This study investigates the relationship between the geometric structure of deep neural network representations and generalization performance, aiming to predict model accuracy without labeled data. By analyzing representation geometry across diverse pretrained models, the authors introduce unsupervised metrics—such as effective dimensionality and total compression—and conduct causal intervention experiments using PCA and noise injection (e.g., Gaussian, uniform, and Dropout). The work demonstrates, for the first time, that effective dimensionality exhibits domain-agnostic predictive power and a causal influence on model performance across modalities (vision and language) and architectures. On benchmarks including ImageNet, CIFAR-10, SST-2/MNLI, and AG News, effective dimensionality correlates strongly with accuracy (r up to 0.75), whereas model size shows no significant association; moreover, retaining 95% of variance via PCA incurs only a 0.03 percentage point drop in accuracy.

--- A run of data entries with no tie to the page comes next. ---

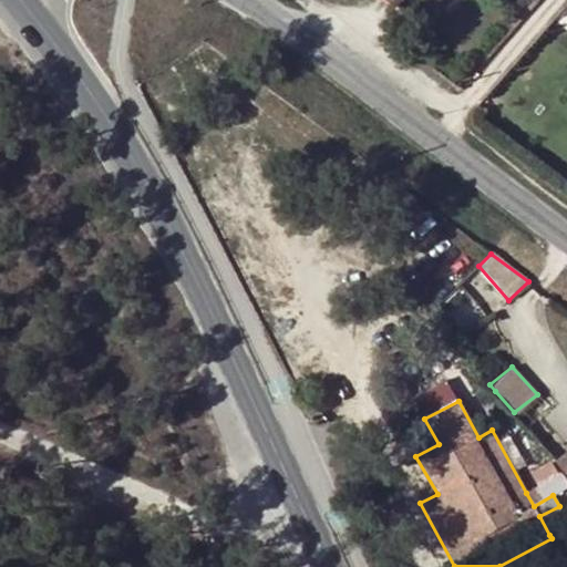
[(526,493),(534,506),(553,495),(566,486),(566,482),(559,473),(526,493)]
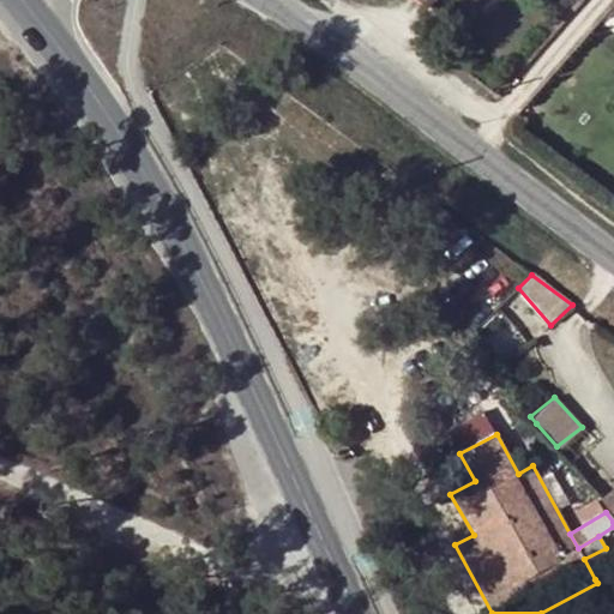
[(613,563),(606,548),(584,559),(595,579),(613,569),(613,563)]
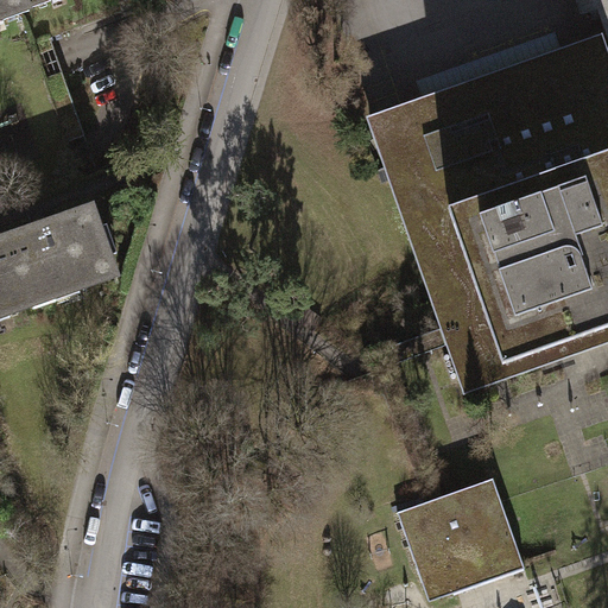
[(27,13),(26,8),(23,0),(0,0),(0,16),(1,16),(2,21),(27,13)]
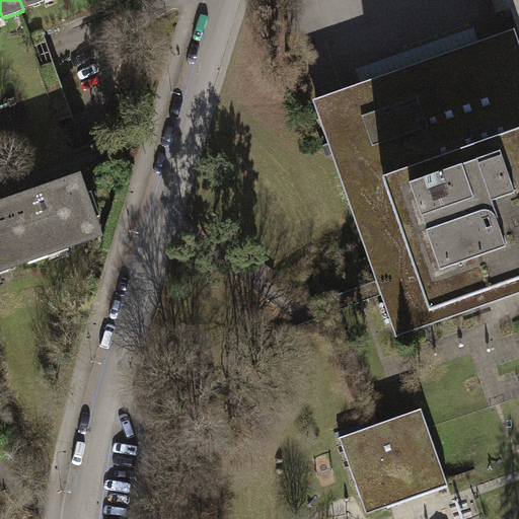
[(518,0),(507,0),(518,33),(518,0)]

We investigate the relationship between representation geometry and neural network performance. Analyzing 52 pretrained ImageNet models across 13 architecture families, we show that effective dimension -- an unsupervised geometric metric -- strongly predicts accuracy. Output effective dimension achieves partial r=0.75 ($p<10^(-10)$) after controlling for model capacity, while total compression achieves partial r=-0.72. These findings replicate across ImageNet and CIFAR-10, and generalize to NLP: effective dimension predicts performance for 8 encoder models on SST-2/MNLI and 15 decoder-only LLMs on AG News (r=0.69, p=0.004), while model size does not (r=0.07). We establish bidirectional causality: degrading geometry via noise causes accuracy loss (r=-0.94, $p<10^(-9)$), while improving geometry via PCA maintains accuracy across architectures (-0.03pp at 95% variance). This relationship is noise-type agnostic -- Gaussian, Uniform, Dropout, and Salt-and-pepper noise all show $|r|>0.90$. These results establish that effective dimension provides domain-agnostic predictive and causal information about neural network performance, computed entirely without labels.